Like others have said as long as people with more money than sense exist this place will sadly prosper. For unregistered puppies I would say the prices they charge are well above the market rate too!

*THE SALE OF PUPPIES IN SHOPS IS PLAIN WRONG!!!!!!!*

*A puppy should not be bought on impulse.*

:devil::devil::devil:


----------



## fenwoman (Apr 15, 2008)

walder said:


> I can't believe that anyone can bring themselves to buy a puppy from this place. The staff in the puppy unit are ghastly people and the way the poor puppies are treated is disgusting.
> 
> I've been there a few times and on two occasions have seen puppies frantically licking the bottom of a dry water bowl. One chocolate lab puppy I saw looked totally lifeless as it was being picked up by a potential buyer, I didn't stay to see what happened.
> 
> ...



If I lived closer, I'd go there every day and point out everything that is wrong, very loudly, especially if customers are there. Then I'd sit in the car park with a big banner telling people not to buy puppies without seeing the mother as they were bred on puppy farms. And I'd tell anyone who'd listen that it was cheaper to buy direct from the breeder and they'd get a healthy puppy too.But that's just me as I am very confrontational and a bit of an activist.
It's no good underlining the comment as anyone reading this post understands that. The people who need to be made aware of it as the silly people who buy from dog dealers.


----------



## mattm (Jul 18, 2008)

Well I am not really a "confrontational" person but I have (loudly) voiced my opinions in there - for staff and customers to hear. 
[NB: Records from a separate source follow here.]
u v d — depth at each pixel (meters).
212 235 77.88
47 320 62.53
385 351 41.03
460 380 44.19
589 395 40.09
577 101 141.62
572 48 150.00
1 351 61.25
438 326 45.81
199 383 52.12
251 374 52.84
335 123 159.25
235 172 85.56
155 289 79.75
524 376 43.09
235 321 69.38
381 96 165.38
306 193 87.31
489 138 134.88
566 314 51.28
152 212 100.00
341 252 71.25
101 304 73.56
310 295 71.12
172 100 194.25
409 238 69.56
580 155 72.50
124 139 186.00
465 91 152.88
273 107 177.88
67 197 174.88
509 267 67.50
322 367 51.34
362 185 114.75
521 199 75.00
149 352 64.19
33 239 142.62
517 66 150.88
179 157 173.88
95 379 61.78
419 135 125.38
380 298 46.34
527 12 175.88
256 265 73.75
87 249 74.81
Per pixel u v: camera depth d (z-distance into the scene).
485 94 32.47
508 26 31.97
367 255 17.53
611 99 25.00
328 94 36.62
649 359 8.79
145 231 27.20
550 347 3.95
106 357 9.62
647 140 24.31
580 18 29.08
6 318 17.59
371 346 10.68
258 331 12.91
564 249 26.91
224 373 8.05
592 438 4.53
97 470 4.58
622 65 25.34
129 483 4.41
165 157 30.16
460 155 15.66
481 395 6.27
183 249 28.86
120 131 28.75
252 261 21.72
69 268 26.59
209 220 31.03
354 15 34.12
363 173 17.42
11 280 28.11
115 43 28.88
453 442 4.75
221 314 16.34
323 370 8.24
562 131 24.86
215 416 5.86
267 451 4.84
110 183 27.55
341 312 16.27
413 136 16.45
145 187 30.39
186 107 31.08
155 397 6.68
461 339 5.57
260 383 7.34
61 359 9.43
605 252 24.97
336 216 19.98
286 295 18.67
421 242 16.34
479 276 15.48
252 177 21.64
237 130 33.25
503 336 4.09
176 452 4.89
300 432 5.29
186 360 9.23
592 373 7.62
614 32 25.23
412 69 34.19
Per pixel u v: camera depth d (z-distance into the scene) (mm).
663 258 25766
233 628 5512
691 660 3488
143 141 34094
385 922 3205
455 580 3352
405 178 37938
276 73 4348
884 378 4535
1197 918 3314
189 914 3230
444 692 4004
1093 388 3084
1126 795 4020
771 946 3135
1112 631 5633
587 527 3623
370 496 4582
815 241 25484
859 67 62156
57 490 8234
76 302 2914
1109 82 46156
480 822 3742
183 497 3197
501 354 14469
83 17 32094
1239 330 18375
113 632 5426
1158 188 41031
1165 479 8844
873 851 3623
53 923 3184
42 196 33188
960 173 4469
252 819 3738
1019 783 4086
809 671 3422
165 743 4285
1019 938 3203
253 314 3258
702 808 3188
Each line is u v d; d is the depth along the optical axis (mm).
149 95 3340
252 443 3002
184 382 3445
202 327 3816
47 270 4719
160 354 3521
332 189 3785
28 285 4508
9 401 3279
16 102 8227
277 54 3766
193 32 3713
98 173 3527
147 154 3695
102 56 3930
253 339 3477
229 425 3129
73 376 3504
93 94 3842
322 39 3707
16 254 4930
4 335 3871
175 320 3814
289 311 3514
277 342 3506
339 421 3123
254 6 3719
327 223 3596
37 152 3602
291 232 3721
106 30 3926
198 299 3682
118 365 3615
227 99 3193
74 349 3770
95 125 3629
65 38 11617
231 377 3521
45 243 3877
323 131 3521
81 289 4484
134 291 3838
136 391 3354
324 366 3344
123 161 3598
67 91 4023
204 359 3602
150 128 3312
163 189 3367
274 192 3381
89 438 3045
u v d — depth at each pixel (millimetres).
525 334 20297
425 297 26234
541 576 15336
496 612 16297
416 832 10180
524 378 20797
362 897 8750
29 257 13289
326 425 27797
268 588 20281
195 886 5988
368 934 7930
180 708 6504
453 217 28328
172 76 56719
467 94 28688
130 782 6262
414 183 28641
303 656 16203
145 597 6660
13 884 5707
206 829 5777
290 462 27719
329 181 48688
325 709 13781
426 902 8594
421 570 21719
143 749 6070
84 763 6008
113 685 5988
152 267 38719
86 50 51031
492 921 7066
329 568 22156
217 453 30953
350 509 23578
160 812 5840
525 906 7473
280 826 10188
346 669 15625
Now I try to avoid the place to be honest.


----------



## walder (Dec 10, 2008)

Puppy sale protesters

*Just found this:*

"A garden centre which also sells puppies has been targeted by protesters.
A demo outside Select Puppies on Main Road, Sundridge, was held on Saturday.
It aimed to draw attention to the plight of dogs sold from the centre.
Dog-lovers say staff do not vet the homes where animals go to, and worry they may end up in rescue centres when their novelty wears off.
However, the protesters and the RSPCA are happy at the conditions the puppies are kept in. 









Defiant manager of Select Puppies, Chris Kent, said: "The protest did not affect us at all."
For the full story, see this week's edition of the Chronicle"

*Don't know how they can report that the RSPCA and the protesters are happy about the conditions!!!!!!!!!!!!!!!!!!!!!!!!!!!!!!*

"The protest did not affect us at all."

*Sadly I doubt such protests will ever effect them.*


----------



## mattm (Jul 18, 2008)

Why would it - the money they make is much more important!


----------



## walder (Dec 10, 2008)

Precisely!

Puppy sale protesters

I'm really starting to get worked up over this now. 

Anyone who feels strongly about this should leave a comment on the site (link) above, it can't do any harm.


----------



## mattm (Jul 18, 2008)

I left a comment...


----------



## mattm (Jul 18, 2008)

fenwoman said:


> ahhhh safari select. That name sends shudders down my spine. I always thought that Phil Dobson would manage to keep his finger in the parrot pie. It's too lucrative a market to stay out of.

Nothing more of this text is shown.